§ **PASSAGE FOR REVIEW**:
About a third of children are already in diabetic ketoacidosis by the time they are diagnosed with type 1 diabetes, which means that earlier signs of the disease were missed, according to researchers from the Pediatric Diabetes Consortium.
Among 805 children in the group’s database, 34% presented in diabetic ketoacidosis (DKA), half of whom had moderate or severe DKA (pH less than 7.2). The risk of DKA was 54% in children under 3 years old and 33% in older children (P = .006). The findings were consistent with previous studies.
"Unfortunately, there has been no apparent change in the rate of DKA at presentation of T1D [type 1 diabetes] in children over the past 25 years; the incidence of DKA in children at the onset of T1D remains high. Effective techniques for increasing awareness of the early symptoms of T1D in both the general public and primary care providers are needed to decrease the incidence of this life-threatening complication," the investigators wrote (J. Pediatr. 2013;162:330-4).
The problem is that those early T1D symptoms – often an abrupt increase in thirst and urination – are "not infrequently" overlooked by parents unfamiliar with the disease and sometimes even by clinicians, especially in very young children, said coinvestigator Dr. William Tamborlane, deputy director for clinical research at Yale University, New Haven, Conn., and chair of the diabetes consortium, a research collaboration between university pediatric diabetes centers.

§ **TASK INSTRUCTIONS**:
• 1. Please copy out the part of the passage on diabetic ketoacidosis in children, starting with "The problem is" and going on through "pediatric diabetes centers.".
• 2. Extend the passage on diabetic ketoacidosis in children, beginning right after its last sentence.

§ **GIVEN INFORMATION**:
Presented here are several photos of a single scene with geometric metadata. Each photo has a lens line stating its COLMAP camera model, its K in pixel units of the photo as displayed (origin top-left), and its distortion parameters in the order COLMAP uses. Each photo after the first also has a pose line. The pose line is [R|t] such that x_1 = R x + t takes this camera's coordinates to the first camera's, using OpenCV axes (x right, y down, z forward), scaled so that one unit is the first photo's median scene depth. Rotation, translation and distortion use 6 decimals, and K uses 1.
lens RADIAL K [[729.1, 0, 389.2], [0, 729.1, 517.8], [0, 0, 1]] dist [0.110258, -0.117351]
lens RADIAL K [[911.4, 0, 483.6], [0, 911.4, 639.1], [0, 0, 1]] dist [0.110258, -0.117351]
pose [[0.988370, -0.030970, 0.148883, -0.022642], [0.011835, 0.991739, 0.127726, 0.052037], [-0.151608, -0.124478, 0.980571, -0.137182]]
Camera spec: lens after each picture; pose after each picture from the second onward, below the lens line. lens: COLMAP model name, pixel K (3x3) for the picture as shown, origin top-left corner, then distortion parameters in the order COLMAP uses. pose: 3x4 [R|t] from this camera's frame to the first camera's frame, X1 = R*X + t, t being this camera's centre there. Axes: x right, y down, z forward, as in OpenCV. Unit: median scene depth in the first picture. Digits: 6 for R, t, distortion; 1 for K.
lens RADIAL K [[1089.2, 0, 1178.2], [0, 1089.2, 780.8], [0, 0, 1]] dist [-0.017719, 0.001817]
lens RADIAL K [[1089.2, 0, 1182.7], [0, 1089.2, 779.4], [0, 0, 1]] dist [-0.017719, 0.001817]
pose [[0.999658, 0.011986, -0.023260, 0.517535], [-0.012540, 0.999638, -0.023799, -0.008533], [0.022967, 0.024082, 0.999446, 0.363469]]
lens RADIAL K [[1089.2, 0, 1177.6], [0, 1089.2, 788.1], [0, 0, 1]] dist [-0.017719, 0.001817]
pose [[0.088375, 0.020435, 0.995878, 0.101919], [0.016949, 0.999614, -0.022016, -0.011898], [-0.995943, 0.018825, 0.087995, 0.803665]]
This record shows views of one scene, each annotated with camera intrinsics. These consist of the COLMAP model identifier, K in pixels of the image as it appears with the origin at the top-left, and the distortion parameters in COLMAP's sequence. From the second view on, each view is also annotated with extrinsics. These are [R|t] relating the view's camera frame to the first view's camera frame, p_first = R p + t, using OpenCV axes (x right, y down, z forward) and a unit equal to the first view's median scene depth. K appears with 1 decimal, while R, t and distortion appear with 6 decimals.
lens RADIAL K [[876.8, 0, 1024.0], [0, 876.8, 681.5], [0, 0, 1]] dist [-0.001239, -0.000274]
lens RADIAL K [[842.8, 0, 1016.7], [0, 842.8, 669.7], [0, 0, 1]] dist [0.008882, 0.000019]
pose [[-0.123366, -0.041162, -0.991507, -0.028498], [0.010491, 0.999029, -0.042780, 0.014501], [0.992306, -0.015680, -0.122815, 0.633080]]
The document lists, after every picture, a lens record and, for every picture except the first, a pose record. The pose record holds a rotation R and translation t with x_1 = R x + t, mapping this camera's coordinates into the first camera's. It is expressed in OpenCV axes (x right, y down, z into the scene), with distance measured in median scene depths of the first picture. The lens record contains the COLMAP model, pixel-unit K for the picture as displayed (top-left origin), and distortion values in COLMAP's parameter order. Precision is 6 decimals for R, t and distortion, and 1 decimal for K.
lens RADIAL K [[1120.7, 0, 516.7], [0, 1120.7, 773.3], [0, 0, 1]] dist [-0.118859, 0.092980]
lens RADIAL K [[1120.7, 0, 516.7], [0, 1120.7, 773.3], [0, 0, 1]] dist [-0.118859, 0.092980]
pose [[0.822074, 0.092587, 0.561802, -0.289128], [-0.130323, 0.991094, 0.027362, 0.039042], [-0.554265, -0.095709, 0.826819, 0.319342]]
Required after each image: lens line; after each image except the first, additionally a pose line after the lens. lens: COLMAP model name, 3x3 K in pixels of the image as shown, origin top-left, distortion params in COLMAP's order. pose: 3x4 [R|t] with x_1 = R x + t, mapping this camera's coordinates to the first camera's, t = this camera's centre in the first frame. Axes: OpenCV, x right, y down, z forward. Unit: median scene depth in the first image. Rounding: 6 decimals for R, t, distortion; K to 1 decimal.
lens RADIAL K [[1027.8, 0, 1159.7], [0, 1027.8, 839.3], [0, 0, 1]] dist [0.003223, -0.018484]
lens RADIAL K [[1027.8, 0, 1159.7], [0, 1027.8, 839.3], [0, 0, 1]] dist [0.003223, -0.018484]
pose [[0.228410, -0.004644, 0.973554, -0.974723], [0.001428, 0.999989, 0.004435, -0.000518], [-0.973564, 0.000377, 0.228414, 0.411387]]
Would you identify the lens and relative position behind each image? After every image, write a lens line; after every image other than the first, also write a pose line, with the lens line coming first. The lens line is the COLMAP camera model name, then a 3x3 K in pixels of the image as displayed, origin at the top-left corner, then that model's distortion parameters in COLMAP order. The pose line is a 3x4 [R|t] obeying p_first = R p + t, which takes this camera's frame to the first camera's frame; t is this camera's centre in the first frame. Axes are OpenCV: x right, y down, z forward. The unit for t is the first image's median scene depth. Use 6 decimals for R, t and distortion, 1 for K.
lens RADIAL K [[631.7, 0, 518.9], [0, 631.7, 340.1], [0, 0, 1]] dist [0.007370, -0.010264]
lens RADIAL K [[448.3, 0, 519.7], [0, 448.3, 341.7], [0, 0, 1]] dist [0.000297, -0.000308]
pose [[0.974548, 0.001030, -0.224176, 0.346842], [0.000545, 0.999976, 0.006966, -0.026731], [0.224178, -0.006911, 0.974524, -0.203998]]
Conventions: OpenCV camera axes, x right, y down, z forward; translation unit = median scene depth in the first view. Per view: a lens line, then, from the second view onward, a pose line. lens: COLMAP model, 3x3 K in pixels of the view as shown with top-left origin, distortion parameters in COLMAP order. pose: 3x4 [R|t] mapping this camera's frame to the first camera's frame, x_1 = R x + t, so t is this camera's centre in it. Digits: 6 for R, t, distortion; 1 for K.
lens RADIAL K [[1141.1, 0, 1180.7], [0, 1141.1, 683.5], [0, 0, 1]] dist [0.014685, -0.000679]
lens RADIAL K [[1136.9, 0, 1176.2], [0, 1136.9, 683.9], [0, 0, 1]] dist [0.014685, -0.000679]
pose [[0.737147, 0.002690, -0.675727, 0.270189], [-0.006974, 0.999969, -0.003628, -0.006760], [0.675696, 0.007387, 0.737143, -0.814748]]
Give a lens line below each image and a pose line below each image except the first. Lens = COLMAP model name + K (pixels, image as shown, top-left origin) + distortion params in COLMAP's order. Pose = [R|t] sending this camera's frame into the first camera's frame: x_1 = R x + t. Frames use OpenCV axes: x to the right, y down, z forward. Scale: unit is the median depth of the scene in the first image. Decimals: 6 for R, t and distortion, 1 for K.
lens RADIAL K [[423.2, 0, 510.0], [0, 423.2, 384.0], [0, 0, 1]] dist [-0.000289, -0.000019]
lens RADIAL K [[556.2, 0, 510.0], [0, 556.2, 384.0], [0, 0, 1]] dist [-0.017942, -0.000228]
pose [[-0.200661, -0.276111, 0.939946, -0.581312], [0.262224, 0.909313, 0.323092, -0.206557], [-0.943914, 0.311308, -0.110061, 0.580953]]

§ **ANSWERS TO THE TASKS**:
• 1.
The problem is that those early T1D symptoms – often an abrupt increase in thirst and urination – are "not infrequently" overlooked by parents unfamiliar with the disease and sometimes even by clinicians, especially in very young children, said coinvestigator Dr. William Tamborlane, deputy director for clinical research at Yale University, New Haven, Conn., and chair of the diabetes consortium, a research collaboration between university pediatric diabetes centers.

• 2.
The classic signs of diabetes in children have a variety of harmless possible explanations. Excess thirst might be chalked up to hot weather or a growth spurt. Polyuria might be mistaken for a urinary tract infection. Weight loss, particularly in an obese child, might be attributed to dieting. It’s also hard to tell the difference between normal and abnormal thirst and urination in children less than 1 or 2 years old, and they’re unlikely to be able to voice any complaints, he said in an interview.
Indeed, younger age (P = .002) proved to be an independent predictor of DKA at diagnosis, as did lack of private health insurance (P less than .001), African American race (P = .01), and no family history of T1D (P = .001).
Children in the study were under 19 years old and positive for at least one diabetes-associated autoantibody. Their average age was 9 years, half were girls, and 63% were non-Hispanic whites.
Almost all of the DKA kids (91%) were admitted to the hospital; 58% required ICU treatment and 3% had cerebral edema, but none died. Their mean hospital stay was 3 days. DKA was defined in the study as a venous pH below 7.3 and/or a serum bicarbonate below 15 mEq/L.
Commenting on the study, Dr. Alan Rogol, a Journal of Pediatrics editorial board member, wrote, "It is incumbent upon us as pediatricians and health care professionals to consider the diagnosis of T1D to prevent, or at least minimize, the severity of the acute metabolic disturbance and to enter into a long-term treatment plan."
Dr. Tamborlane noted that, like juvenile diabetes, DKA can be missed too, especially when its associated nausea and vomiting mimic a viral infection. "When a child presents with a flulike illness, it’s worth getting a simple urine dipstick to make sure there’s no sugar or ketones in the urine," he said.
The investigators said that they had no disclosures.